DOCUMENT TEXT:
=== Section Start ===

We have also examined originals or copies, certified or otherwise identified to our satisfaction, of such records of the Company and such agreements, certificates and receipts of public officials, certificates of officers or other representatives of the Company and others, and such other documents, certificates and records as we have deemed necessary or appropriate as a basis for the opinion set forth below.

In our examination, we have assumed the legal capacity of all natural persons, the genuineness of all signatures, including endorsements, the authenticity of all documents submitted to us as originals, the conformity to original documents of all documents submitted to us as facsimile, electronic, certified, conformed or photostatic copies, and the authenticity of the originals of such copies. In making our examination of executed documents or documents to be executed, we have assumed that the parties thereto, other than the Company, had or will have the power, limited liability company or other, to enter into and perform all obligations thereunder and have also assumed the due authorization by all requisite action, limited liability company or other, and the execution and delivery by such parties of such documents and the validity and binding effect thereof on such parties. We also have assumed that the Amended and Restated LLC Agreement is the only limited liability company agreement as defined under the Delaware Limited Liability Company Act of the Company. As to any facts material to the opinion expressed herein that we did not independently establish or verify, we have relied upon statements and representations of officers and other representatives of the Company and others and of public officials.

Our opinion set forth herein is limited to the Delaware Limited Liability Company Act, and we do not express any opinion as to the effect of any other laws on the opinion stated herein.

Based upon and subject to the foregoing, we are of the opinion that the issuance and sale of the Securities has been duly authorized and, when the Securities have been delivered in accordance with the provisions of the Amended and Restated LLC Agreement and upon payment in full of the consideration payable with respect to the Securities as contemplated by the Underwriting Agreement, the Securities will be validly issued and fully paid and the holders of such Securities shall not be obligated personally for the debts, obligations or liabilities of the Company solely by reason of being a member of the Company, except for their obligation to repay any funds wrongfully distributed to them.

We hereby consent to the filing of this opinion with the Commission as an exhibit to the Registration Statement. We also consent to the reference to our firm under the caption “Validity of the Securities” in the Registration Statement. In giving this consent, we do not thereby admit that we are included in the category of persons whose consent is required under Section 7 of the Act or the rules and regulations of the Commission.

=== Section End ===

THE DATA:
=== Section Start ===

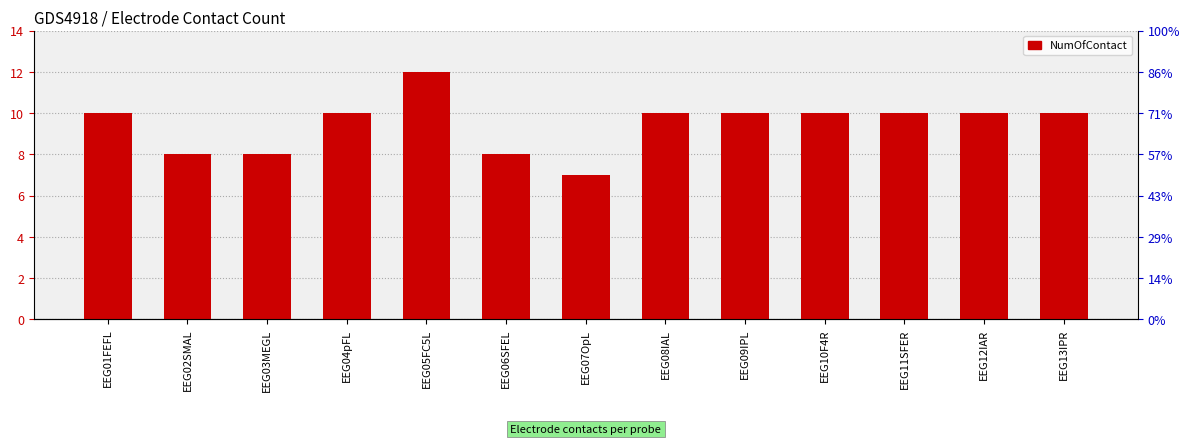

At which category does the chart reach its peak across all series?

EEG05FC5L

=== Section End ===

BRIEF 1:
Do these statements agree with the legal opinion? Answer yes or no for each and quote the deciding words.
(a) The opinion covers the effect of laws other than the Delaware Limited Liability Company Act.
(b) The firm assumed the genuineness of all signatures.
(c) Holders of the Securities remain obligated to repay funds wrongfully distributed to them.
BRIEF 2:
Please answer these questions from the legal opinion.
(a) Under what caption in the Registration Statement does the firm consent to being referenced?
(b) Which agreement is assumed to be the Company's only limited liability company agreement?
(c) Which section of the Act is named in the firm's statement about consent?
BRIEF 3: List every kind of copy that the legal opinion names in the sentence starting "In our examination".

REPLY 1:
(a) No: "we do not express any opinion as to the effect of any other laws on the opinion stated herein"
(b) Yes: "the genuineness of all signatures, including endorsements"
(c) Yes: "except for their obligation to repay any funds wrongfully distributed to them"

REPLY 2:
(a) "Validity of the Securities"
(b) The Amended and Restated LLC Agreement
(c) Section 7

REPLY 3: facsimile, electronic, certified, conformed, photostatic